Being a teenager when Born to Die and Paradise Edition was released, I took a great liking to it. It had all the elements I experienced, wanted to experience and it felt like no one else was able to successfully put into words how to feel nostalgic about things that haven’t even happened to you. She sung bout drugs, heartbreak and ultimately, death. All those things a grungy teenage girl would post about on her Tumblr page. She then initially stated after that she didn’t plan to release anything after that since she had "already said everything [she] wanted to say." and I was heartbroken. However a year later, a project was announced and Ultraviolence was released. We got to experience a new, raw and alternative side to Lana. Although she kept to her theme of doomed romance and sombre sounding tones, the album didn’t have a running narrative; it instead had individual tracks that each tells their own story. Alongside the production talent of Dan Auerbach from The Black Keys, she moves away from the Hip Hop beats and instead the album embraces psychedelic rock, dream pop and desert rock.


The first track Cruel World which is also the longest song on the album easily became one of her most cinematic ballads to date. She starts mellow and quiet in the intro but the chorus falls into being chaotic and intense, immersing it all with heavy reverb and finally an exuberant close. It instantly became a classic and could either be an incredible opening or triumphant finish when performed live. Another one of my favourites, Shades Of Cool starts with a forlorn riff that echoes dreamlike tones, like floating on a body of water or that moment after you wake up from a good dream, and believe just for a second it was all real. She creates a story and sings about one specific moment and everything feels like it’s in a play, but the characters and props feel all too real. She pulls them to her, tears them open and lets the themes of passion and abandonment all spill out in art deco style.

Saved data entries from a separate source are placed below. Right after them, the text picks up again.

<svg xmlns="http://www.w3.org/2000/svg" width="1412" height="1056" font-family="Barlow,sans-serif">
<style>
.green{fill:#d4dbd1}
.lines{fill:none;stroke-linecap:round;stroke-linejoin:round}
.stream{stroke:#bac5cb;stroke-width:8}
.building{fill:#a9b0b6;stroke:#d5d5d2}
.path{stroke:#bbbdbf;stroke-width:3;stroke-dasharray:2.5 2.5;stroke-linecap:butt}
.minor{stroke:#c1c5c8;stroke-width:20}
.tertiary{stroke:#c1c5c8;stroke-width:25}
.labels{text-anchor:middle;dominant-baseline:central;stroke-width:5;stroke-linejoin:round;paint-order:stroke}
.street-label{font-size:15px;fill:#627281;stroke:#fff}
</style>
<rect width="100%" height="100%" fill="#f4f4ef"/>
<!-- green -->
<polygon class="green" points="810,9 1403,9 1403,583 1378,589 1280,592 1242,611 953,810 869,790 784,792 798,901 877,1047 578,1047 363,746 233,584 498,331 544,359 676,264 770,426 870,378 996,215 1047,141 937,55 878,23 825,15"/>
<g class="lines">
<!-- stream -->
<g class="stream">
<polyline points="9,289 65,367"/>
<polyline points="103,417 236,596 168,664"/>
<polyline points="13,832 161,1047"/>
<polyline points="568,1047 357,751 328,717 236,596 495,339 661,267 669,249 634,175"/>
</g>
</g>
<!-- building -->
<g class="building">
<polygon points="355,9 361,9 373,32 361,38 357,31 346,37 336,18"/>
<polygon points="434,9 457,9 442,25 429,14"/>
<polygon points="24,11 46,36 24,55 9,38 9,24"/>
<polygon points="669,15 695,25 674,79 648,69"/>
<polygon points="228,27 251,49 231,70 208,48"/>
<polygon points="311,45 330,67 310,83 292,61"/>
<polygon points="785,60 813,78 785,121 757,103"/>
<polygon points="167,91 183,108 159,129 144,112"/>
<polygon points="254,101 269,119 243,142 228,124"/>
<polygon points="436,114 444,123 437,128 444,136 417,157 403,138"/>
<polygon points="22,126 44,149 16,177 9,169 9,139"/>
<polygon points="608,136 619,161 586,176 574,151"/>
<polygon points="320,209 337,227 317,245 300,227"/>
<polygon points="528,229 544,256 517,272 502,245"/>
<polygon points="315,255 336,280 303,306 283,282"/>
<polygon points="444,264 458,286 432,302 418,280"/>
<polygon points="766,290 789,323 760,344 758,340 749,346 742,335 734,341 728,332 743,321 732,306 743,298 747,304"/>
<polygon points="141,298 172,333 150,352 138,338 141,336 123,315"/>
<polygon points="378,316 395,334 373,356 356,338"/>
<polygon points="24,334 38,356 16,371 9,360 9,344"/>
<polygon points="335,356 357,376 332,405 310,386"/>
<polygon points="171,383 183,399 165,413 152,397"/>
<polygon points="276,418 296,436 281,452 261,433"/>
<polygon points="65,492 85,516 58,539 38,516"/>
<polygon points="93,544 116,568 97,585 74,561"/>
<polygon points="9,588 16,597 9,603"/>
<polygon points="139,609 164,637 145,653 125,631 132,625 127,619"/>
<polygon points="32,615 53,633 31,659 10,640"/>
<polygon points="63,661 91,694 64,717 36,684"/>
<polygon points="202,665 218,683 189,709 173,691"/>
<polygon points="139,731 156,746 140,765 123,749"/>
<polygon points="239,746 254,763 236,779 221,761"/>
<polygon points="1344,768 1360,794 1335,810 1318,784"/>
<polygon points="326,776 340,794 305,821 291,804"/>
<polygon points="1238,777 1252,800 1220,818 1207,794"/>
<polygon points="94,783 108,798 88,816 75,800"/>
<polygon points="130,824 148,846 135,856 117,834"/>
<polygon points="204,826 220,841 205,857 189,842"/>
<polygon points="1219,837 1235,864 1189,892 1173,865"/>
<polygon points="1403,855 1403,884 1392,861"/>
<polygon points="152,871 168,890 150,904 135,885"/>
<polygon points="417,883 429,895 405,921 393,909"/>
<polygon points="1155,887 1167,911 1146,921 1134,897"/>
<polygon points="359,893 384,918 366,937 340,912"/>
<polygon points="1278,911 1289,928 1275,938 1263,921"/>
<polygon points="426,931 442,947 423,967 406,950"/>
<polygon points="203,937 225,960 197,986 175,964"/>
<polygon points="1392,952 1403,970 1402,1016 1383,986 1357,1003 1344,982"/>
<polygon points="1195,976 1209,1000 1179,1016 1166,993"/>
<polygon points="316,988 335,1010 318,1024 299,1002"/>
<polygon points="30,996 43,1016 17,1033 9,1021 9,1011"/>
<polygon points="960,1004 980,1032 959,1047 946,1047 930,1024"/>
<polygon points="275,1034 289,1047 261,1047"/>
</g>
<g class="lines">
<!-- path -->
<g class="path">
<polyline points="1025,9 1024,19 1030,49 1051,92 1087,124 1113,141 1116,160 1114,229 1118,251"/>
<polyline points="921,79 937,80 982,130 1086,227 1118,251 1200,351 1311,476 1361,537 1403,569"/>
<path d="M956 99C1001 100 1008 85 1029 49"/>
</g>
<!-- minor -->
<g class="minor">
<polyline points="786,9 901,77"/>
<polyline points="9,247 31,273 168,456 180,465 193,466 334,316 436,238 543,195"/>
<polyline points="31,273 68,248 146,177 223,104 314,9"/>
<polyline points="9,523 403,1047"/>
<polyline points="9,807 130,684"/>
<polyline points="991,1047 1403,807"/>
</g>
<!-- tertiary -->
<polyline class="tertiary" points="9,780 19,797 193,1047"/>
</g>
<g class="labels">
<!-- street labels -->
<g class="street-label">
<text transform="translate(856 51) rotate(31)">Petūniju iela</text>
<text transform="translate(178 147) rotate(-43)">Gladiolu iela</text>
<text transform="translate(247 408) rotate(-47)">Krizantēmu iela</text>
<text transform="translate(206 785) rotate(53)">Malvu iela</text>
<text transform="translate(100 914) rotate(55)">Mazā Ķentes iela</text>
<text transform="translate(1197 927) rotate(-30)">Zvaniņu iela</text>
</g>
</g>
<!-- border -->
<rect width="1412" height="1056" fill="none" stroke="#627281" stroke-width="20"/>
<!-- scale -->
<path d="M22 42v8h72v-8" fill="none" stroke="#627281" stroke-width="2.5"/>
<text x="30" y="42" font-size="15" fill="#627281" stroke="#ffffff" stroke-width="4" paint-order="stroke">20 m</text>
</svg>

The track Brooklyn Baby seeps into being a nostalgic period of American history as she sings about jazz, beat poetry and hydroponic weed. The track is intoxicatingly blissful, a lot softer and probably one of the few songs that she has that doesn’t end in tragedy; much like West Coast, where she sings solely about being deeply in love and wanting to create music. The song which was also a single for the album and possibly one of my favourite Lana tracks ever, oozes with that dreamy Californian fantasy she retains with all her artistry. Alongside that, the video is shot almost entirely in black and white and including her typical palm tree beach settings and homemade style videos. The song has two sections that interchange throughout the track. Whereas the first and second verse are uptempo, the chorus considerably changes into more lethargic and bluesy sounding where we can let her lyrics and each individual instrument exude into the universe.

A track such as Pretty When You Cry continues to run through being gloomy but captivating at the same time. Lana's forte is consistently being able to produce tracks that feel like heartache to listen to, but you can't stop doing it. Pretty When You Cry shows us regular themes of being walked out on, eternal love but also being replaced with drug use, something she herself struggled with in her younger years. Black Beauty binds together the ideas of underlying emotional conflict and angst, which are big characteristics within Ultraviolence, as she sings of feeling helpless and trying to conform to her lovers sullen mood but with no positive outcome in the end. Although some may have wanted something a little more uplifting by this point, this is Lana Del Rey we’re talking about; to her, it was all too good to be true.


To me, this album is quintessentially her best work. Unlike Born to Die and any of her other projects after this, she successfully was able to be visually and audibly mesmerising through each music video and each track. And it‘s one of the few albums I have where I don't want to skip anything on it; each song is a work of art to be appreciated. She's now a realist. After falling for the same trick too many times, she is now reminding herself that nothing lasts forever, but there's always a small glimmer of hope that it'll all work out in the end.


Lana Del Rey's sixth studio album Norman Fucking Rockwell is out August 30th.